Rep. Nick Rahall Responds, Agrees with Me on MAP-21’s “Sleight of Hand” Pay-Fors

This morning on C-SPAN’s “Washington Journal,” House Transportation and Infrastructure Committee Ranking Member Nick Rahall (D-W.V.) was read a passage from a blog post I wrote last month in which I blasted the Senate’s Moving Ahead for Progress in the 21st Century Act (MAP-21). While declaring my claim that the smoke-and-mirrors funding provisions contained in MAP-21 are extremely worrisome “may or may not be true,” he referred to the same provisions as “sleight of hands” (sic). However, he insisted “it is paid for” a number of times during the interview.

Unfortunately for Rep. Rahall, he seems to have missed my entire point. The sleights of hand he refers to are “fiscal gimmickry” because the reality of them panning out as planned is far from certain. Not only, as I have noted in the past, does the Senate’s 15-month reauthorization rely on 10 years of one-shot revenue to make it work, the largest single general revenue offset is extremely suspect.

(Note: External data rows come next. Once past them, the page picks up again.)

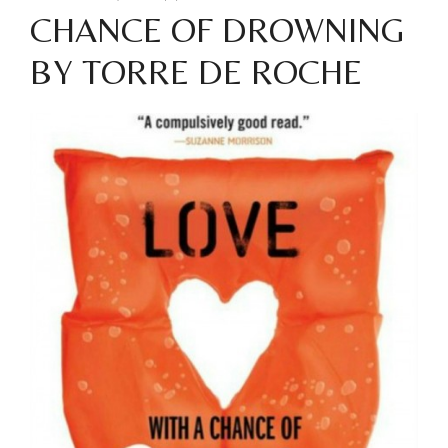
CHANCE OF DROWNING
BY TORRE DE ROCHE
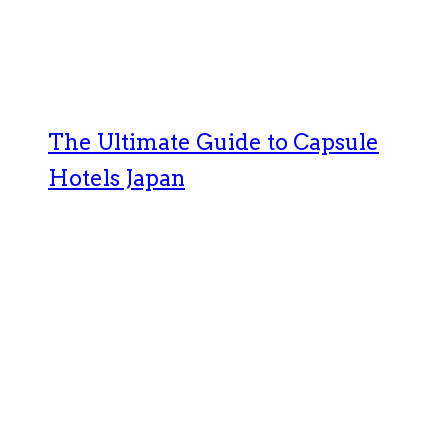
The Ultimate Guide to Capsule
Hotels Japan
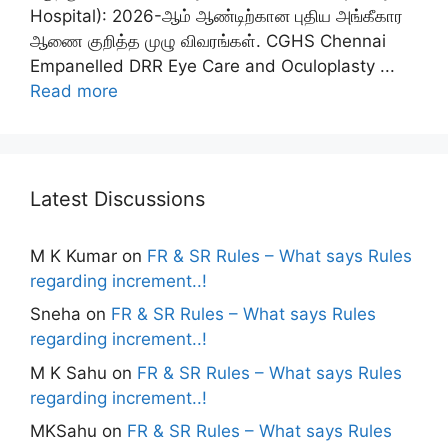
Hospital): 2026-ஆம் ஆண்டிற்கான புதிய அங்கீகார
ஆணை குறித்த முழு விவரங்கள். CGHS Chennai
Empanelled DRR Eye Care and Oculoplasty ...
Read more
Latest Discussions
M K Kumar
on
FR & SR Rules – What says Rules
regarding increment..!
Sneha
on
FR & SR Rules – What says Rules
regarding increment..!
M K Sahu
on
FR & SR Rules – What says Rules
regarding increment..!
MKSahu
on
FR & SR Rules – What says Rules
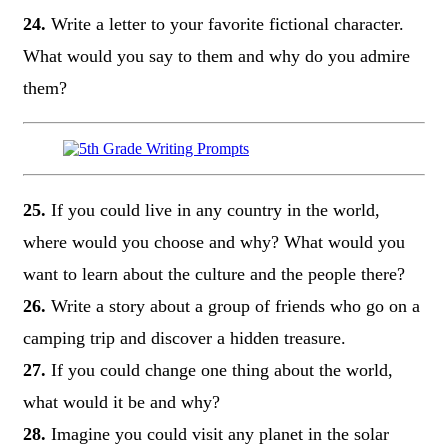
24.
Write a letter to your favorite fictional character.
What would you say to them and why do you admire
them?
25.
If you could live in any country in the world,
where would you choose and why? What would you
want to learn about the culture and the people there?
26.
Write a story about a group of friends who go on a
camping trip and discover a hidden treasure.
27.
If you could change one thing about the world,
what would it be and why?
28.
Imagine you could visit any planet in the solar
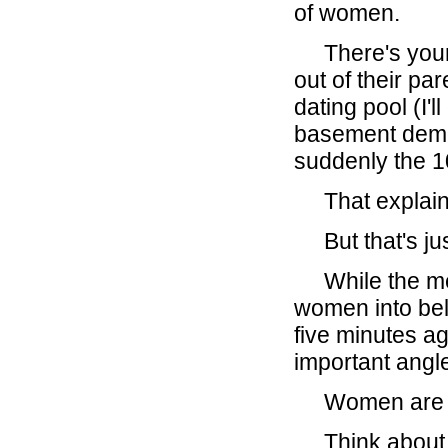
of women.
There's your g
out of their p
dating pool (I'
basement demog
suddenly the 10
That explains
But that's just
While the medi
women into bel
five minutes ag
important angl
Women are now
Think about it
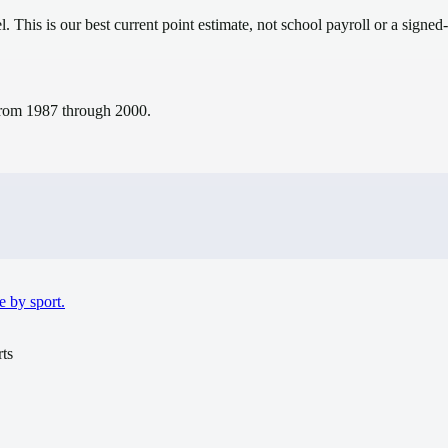
el.
This is our best current point estimate, not school payroll or a signed-
s from 1987 through 2000.
e by sport.
ts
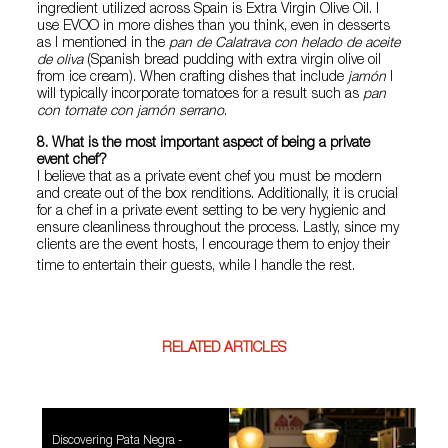
ingredient utilized across Spain is Extra Virgin Olive Oil. I
use EVOO in more dishes than you think, even in desserts
as I mentioned in the
pan de Calatrava con helado de aceite
de oliva
(Spanish bread pudding with extra virgin olive oil
from ice cream). When crafting dishes that include
jamón
I
will typically incorporate tomatoes for a result such as
pan
con tomate con jamón serrano
.
8. What is the most important aspect of being a private
event chef?
I believe that as a private event chef you must be modern
and create out of the box renditions. Additionally, it is crucial
for a chef in a private event setting to be very hygienic and
ensure cleanliness throughout the process. Lastly, since my
clients are the event hosts, I encourage them to enjoy their
time to entertain their guests, while I handle the rest.
RELATED ARTICLES
Discovering Pata Negra -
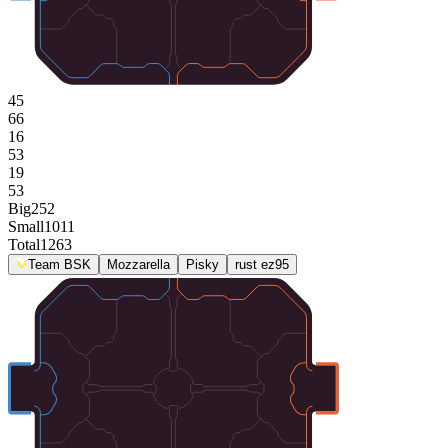
45
66
16
53
19
53
Big
252
Small
1011
Total
1263
Team BSK
Mozzarella
Pisky
rust ez95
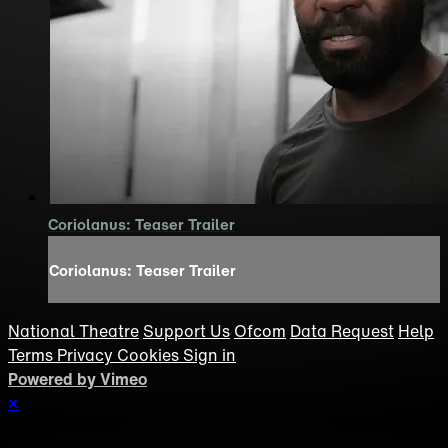
Coriolanus: Teaser Trailer
Coriolanus: Teaser Trailer
National Theatre
Support Us
Ofcom
Data Request
Help
Terms
Privacy
Cookies
Sign in
Powered by Vimeo
×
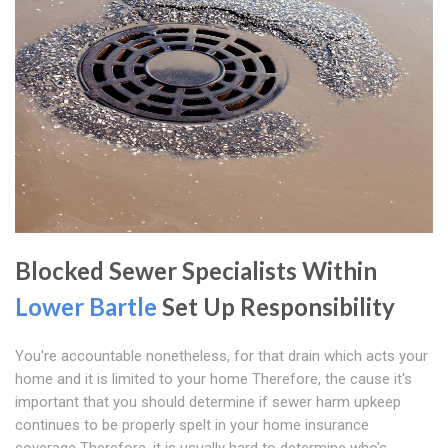
Blocked Sewer Specialists Within
Lower Bartle
Set Up Responsibility
You're accountable nonetheless, for that drain which acts your
home and it is limited to your home Therefore, the cause it's
important that you should determine if sewer harm upkeep
continues to be properly spelt in your home insurance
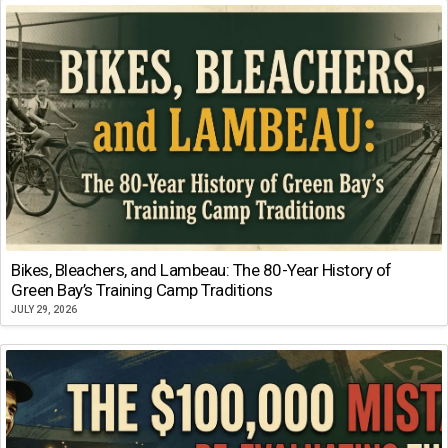
Bikes, Bleachers, and Lambeau: The 80-Year History of
Green Bay’s Training Camp Traditions
JULY 29, 2026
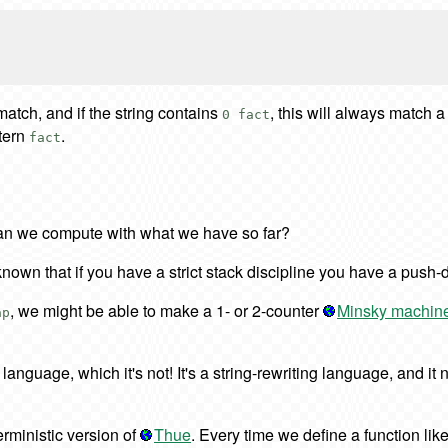
 match, and if the string contains
, this will always match a
0 fact
tern
.
fact
 can we compute with what we have so far?
ell-known that if you have a strict stack discipline you have a pu
, we might be able to make a 1- or 2-counter
Minsky machin
ap
language, which it's not! It's a string-rewriting language, and it 
terministic version of
Thue
. Every time we define a function lik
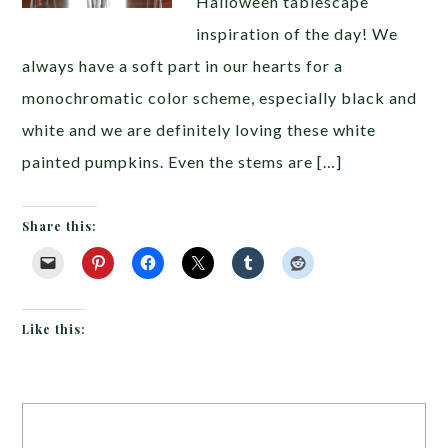
Halloween tablescape
inspiration of the day! We
always have a soft part in our hearts for a
monochromatic color scheme, especially black and
white and we are definitely loving these white
painted pumpkins. Even the stems are […]
Share this:
Like this:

This provision rejiggers pension actuarial tables, calling it “pension funding stabilization,” and claims a $9.5-billion offset over 10 years (compare this to the $109 in total funding). The 42 pages of the over-1,600 total pages in MAP-21 that cover this are so opaque that no one clearly understands how this money will materialize. But according to federal transportation legislative expert and former Hill staffer Gary Hoitsma, “[S]ome believe that money taken now from traditional pension retirement plans in this manner will itself ultimately have to be repaid later, very likely through a future taxpayer bailout.” That is hardly confidence-inducing, Rep. Rahall. And it’s only the most sketchy of the sketchy pay-fors contained in the bill.